La loi de 1920 interdisait la publicité et l’usage des contraceptifs, malgré environ 1 million d’avortements clandestins par an. Pour bénéficier d’un environnement médicalisé il fallait aller ailleurs et avoir les moyens de payer.
La loi Veil de 1975 en finit avec les poursuites judiciaires. Elle mit fin aussi aux 4 000 décès par an des suites infectieuses des avortements. Mais ce ne fut pas la fin des réticences des nostalgiques des naissances non choisies.
Tous ceux qui invoquaient des motifs religieux, sous couvert de morale, pour empêcher le recours à l’IVG, ne se sont pas contentés d’agrémenter le parcours administratif d’obstacles dissuasifs. La pression, contraire à la loi, s’exerça par des manifestations devant certaines cliniques ou services hospitaliers, intimidant le corps médical et les patientes.
Les campagnes culpabilisantes n’ont reculé devant aucun excès : embryons « victimes de génocide », comparaison avec l’holocauste des juifs, même si les adversaires les plus déterminés contestent par ailleurs celui-ci. Pressions et intimidation morale, en France. Recours, en plus, à l’assassinat de médecins aux USA.
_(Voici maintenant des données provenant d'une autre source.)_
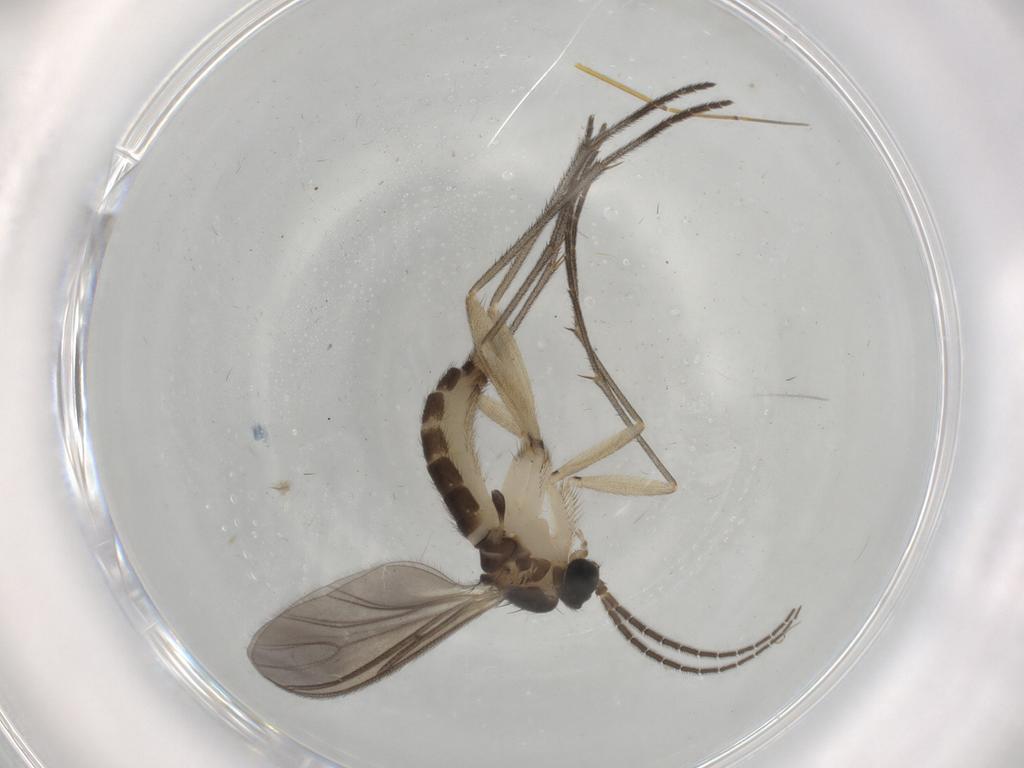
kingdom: Animalia
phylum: Arthropoda
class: Insecta
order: Diptera
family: Sciaridae
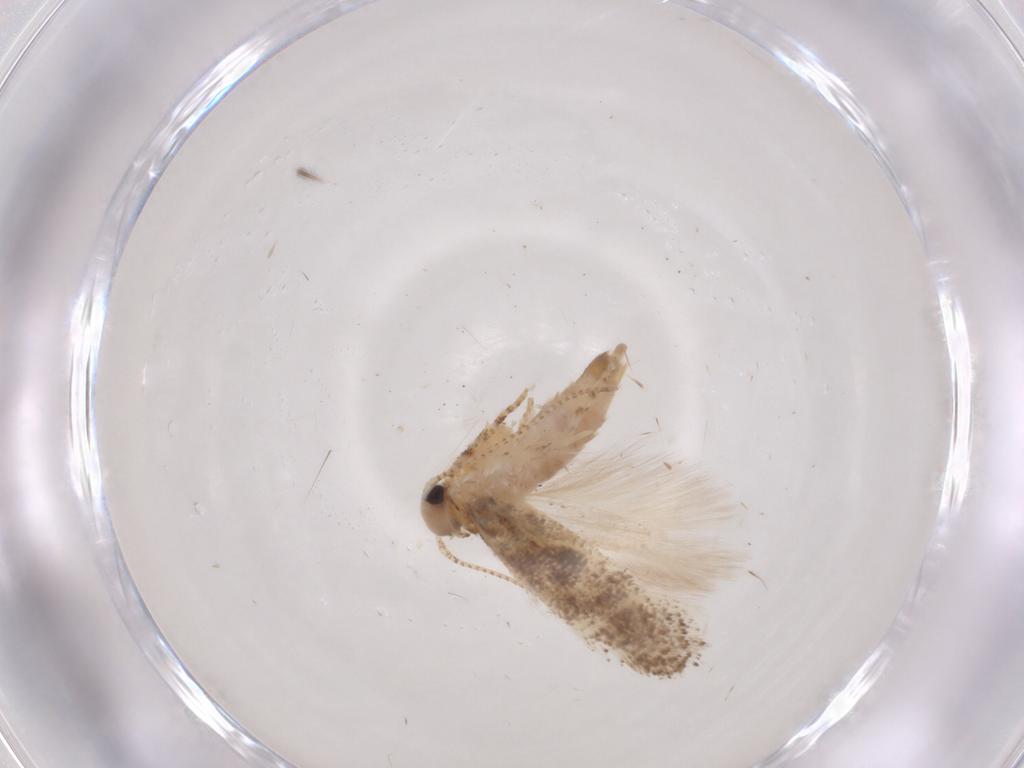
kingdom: Animalia
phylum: Arthropoda
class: Insecta
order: Lepidoptera
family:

Les croyants peuvent refuser pour eux le recours à l’IVG et à la contraception. Personne ne le leur impose. Mais leur objectif est plutôt de refuser aux autres ce droit.
Nous sommes dans le domaine de l’intolérance. On ne revendique pas une morale pour soi, ce qui serait légitime. On cherche à imposer aux autres ses propres conceptions religieuses.